▶ **ACTIVITY**
Scan the records for the string "middle", then copy each line that has it.

[Dataset records]

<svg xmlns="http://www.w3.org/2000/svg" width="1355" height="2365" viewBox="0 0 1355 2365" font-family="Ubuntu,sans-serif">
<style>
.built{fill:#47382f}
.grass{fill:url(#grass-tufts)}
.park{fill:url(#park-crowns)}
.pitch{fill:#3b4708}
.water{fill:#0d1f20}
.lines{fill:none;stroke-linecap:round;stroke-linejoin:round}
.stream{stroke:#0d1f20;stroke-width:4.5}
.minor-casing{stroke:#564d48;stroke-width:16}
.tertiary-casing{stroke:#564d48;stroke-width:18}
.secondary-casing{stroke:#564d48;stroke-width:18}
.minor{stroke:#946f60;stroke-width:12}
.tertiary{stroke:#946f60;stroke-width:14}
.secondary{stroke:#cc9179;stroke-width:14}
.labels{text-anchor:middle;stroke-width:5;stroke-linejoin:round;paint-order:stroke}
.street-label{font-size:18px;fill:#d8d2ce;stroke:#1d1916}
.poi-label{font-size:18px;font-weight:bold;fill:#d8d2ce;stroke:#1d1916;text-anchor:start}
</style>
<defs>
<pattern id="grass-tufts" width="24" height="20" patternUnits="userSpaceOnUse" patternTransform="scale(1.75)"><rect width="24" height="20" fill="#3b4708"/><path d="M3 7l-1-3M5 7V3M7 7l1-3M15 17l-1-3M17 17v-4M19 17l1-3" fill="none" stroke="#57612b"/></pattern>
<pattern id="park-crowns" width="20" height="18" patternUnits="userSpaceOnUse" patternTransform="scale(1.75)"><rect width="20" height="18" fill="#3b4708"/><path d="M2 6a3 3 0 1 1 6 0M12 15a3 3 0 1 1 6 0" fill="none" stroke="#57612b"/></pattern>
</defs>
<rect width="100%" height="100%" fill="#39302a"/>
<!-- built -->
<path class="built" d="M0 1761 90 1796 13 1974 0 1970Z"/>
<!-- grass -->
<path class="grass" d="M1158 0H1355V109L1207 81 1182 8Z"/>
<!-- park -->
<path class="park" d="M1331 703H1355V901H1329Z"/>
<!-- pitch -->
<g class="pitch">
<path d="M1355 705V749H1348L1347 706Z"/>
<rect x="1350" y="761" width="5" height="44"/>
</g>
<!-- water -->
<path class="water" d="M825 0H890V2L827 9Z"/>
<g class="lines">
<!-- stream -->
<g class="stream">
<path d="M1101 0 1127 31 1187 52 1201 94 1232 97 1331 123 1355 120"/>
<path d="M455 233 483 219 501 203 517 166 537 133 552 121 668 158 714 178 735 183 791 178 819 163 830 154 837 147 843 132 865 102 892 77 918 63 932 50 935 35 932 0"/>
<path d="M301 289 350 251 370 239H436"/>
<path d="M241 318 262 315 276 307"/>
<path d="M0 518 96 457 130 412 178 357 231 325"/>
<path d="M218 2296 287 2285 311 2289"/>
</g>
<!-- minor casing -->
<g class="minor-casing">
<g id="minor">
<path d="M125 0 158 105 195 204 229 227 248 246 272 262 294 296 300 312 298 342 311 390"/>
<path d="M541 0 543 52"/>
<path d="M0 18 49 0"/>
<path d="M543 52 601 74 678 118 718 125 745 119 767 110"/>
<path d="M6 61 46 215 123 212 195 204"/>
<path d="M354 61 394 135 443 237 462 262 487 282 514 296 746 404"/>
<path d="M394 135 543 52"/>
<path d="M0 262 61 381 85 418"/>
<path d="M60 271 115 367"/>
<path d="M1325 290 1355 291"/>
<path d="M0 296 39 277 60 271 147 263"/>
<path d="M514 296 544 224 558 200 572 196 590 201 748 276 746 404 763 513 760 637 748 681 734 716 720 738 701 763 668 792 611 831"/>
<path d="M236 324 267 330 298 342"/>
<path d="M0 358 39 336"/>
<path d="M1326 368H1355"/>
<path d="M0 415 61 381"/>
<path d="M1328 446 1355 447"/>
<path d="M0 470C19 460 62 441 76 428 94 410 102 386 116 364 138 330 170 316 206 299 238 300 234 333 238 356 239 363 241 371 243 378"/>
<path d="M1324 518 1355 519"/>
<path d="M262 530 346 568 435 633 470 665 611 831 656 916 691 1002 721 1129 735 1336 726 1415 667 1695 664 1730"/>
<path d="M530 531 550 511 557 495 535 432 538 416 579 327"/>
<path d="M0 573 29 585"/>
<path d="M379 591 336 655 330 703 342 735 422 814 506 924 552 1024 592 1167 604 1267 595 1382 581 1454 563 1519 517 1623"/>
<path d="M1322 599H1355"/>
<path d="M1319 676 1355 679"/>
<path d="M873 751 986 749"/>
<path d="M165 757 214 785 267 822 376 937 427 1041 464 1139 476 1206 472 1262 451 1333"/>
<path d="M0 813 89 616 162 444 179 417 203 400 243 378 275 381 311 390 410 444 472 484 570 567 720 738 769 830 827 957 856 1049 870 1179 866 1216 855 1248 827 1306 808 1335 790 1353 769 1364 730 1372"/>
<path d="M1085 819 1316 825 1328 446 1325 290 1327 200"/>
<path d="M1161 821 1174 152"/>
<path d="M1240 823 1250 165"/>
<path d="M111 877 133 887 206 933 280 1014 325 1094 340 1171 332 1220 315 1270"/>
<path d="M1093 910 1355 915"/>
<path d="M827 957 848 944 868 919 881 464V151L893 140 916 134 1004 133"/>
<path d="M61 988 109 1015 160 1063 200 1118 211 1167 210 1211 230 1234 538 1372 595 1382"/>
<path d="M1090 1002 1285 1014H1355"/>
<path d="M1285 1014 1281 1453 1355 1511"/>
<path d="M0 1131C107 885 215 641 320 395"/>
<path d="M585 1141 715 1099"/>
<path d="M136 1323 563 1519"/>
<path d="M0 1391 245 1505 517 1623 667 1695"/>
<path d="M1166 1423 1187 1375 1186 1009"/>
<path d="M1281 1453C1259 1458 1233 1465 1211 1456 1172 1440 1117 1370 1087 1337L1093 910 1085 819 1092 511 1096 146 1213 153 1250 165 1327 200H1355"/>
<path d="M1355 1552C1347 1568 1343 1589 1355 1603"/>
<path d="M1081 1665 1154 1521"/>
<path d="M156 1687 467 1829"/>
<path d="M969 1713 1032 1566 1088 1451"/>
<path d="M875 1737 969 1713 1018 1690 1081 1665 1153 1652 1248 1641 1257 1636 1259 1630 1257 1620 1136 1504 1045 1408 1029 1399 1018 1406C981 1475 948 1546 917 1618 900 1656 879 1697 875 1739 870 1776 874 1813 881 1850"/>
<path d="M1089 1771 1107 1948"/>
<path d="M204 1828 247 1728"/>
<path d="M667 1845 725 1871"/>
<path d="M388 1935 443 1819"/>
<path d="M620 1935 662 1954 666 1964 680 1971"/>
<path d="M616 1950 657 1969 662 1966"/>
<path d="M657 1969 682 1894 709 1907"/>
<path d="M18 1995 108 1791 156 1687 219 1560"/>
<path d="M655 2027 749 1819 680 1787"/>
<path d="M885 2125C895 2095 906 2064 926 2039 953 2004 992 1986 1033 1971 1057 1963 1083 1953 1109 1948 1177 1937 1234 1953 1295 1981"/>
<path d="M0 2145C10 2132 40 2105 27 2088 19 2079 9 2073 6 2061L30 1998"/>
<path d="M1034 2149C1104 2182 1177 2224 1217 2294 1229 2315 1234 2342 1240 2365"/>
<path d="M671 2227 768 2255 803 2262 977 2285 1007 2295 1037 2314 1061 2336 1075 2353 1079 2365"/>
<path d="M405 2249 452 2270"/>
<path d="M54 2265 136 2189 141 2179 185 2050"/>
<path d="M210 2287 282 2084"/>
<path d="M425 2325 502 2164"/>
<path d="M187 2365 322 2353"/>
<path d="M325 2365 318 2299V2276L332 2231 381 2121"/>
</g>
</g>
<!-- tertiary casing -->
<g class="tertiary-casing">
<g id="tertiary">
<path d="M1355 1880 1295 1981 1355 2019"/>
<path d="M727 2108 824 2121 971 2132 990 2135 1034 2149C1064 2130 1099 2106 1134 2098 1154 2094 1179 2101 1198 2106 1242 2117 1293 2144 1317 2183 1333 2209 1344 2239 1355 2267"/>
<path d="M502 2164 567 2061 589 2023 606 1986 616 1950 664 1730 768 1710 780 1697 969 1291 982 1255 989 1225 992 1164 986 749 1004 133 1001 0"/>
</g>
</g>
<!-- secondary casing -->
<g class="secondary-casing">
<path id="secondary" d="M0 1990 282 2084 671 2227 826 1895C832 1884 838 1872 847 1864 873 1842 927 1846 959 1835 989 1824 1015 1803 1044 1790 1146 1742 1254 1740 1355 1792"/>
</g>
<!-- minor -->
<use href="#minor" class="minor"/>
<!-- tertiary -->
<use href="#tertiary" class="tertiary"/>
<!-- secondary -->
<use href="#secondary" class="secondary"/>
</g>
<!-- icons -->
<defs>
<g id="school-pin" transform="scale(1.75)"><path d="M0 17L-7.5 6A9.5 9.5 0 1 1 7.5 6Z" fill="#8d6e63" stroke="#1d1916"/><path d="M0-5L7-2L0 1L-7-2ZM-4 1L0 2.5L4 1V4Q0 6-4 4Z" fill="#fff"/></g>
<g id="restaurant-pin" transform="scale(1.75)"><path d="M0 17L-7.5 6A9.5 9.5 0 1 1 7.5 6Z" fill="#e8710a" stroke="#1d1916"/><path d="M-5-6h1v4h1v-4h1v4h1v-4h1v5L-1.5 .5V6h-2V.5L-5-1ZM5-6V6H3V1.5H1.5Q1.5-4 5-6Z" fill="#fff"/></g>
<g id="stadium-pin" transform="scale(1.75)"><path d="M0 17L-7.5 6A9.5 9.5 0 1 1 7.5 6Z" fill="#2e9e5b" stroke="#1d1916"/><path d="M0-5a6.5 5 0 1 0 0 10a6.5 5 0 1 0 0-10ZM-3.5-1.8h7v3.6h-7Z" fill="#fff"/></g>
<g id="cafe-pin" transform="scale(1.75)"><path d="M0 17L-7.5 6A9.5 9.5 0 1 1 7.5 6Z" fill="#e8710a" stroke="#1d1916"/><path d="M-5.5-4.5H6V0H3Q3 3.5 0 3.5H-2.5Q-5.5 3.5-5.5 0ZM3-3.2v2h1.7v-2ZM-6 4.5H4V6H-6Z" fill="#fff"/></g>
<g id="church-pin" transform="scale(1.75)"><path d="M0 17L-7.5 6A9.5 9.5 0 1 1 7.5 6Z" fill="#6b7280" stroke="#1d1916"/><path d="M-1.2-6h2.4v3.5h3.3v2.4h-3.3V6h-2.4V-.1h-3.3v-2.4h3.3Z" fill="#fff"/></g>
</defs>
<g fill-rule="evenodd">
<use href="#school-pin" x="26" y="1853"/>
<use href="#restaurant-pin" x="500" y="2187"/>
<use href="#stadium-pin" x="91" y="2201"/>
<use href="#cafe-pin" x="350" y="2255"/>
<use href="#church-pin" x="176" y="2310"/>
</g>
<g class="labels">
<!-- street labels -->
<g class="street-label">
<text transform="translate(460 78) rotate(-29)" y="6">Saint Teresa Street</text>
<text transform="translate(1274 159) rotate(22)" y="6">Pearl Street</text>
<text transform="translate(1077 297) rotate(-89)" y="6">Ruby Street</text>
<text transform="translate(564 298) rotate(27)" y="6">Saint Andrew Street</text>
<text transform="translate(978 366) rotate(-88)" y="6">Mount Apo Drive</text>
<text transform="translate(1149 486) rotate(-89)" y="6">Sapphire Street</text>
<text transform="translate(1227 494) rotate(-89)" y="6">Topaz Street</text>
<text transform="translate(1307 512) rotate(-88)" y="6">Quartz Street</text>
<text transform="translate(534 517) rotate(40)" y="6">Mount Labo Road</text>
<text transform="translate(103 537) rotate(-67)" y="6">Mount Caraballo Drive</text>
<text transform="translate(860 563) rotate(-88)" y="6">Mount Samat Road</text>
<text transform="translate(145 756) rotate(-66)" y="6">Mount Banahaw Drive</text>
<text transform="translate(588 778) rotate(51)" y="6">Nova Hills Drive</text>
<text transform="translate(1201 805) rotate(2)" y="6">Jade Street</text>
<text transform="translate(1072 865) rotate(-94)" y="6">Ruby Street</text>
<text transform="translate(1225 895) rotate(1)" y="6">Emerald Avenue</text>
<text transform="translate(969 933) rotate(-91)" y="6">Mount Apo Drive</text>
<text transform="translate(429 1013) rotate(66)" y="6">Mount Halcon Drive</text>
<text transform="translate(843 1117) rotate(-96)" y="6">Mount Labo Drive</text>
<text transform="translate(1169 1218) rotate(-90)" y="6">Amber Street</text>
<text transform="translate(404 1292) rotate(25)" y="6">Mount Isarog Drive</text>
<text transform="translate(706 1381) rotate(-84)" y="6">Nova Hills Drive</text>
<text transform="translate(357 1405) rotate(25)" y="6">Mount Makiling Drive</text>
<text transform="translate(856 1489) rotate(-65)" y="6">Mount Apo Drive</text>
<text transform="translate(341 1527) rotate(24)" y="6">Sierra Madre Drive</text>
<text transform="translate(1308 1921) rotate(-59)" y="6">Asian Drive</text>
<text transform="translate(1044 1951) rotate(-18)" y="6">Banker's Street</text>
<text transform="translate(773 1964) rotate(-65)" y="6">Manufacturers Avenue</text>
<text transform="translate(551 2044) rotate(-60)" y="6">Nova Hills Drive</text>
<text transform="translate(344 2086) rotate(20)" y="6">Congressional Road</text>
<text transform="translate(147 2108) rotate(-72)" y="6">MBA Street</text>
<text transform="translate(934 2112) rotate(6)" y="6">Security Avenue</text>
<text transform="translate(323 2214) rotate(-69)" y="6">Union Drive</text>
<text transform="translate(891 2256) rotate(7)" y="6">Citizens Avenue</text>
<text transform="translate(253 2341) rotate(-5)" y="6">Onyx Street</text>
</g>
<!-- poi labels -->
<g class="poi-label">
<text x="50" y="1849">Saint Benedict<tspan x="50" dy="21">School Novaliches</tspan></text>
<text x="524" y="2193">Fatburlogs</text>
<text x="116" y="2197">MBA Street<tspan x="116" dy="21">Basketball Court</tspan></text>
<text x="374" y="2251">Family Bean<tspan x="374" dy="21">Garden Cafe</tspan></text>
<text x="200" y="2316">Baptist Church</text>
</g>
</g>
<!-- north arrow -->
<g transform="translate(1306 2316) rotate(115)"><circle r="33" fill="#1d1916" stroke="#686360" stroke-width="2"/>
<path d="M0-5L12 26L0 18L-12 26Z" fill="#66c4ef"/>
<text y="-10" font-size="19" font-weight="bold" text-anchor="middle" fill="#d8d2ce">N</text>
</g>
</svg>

▶ **ANSWER BOX**
.labels{text-anchor:middle;stroke-width:5;stroke-linejoin:round;paint-order:stroke}
<text y="-10" font-size="19" font-weight="bold" text-anchor="middle" fill="#d8d2ce">N</text>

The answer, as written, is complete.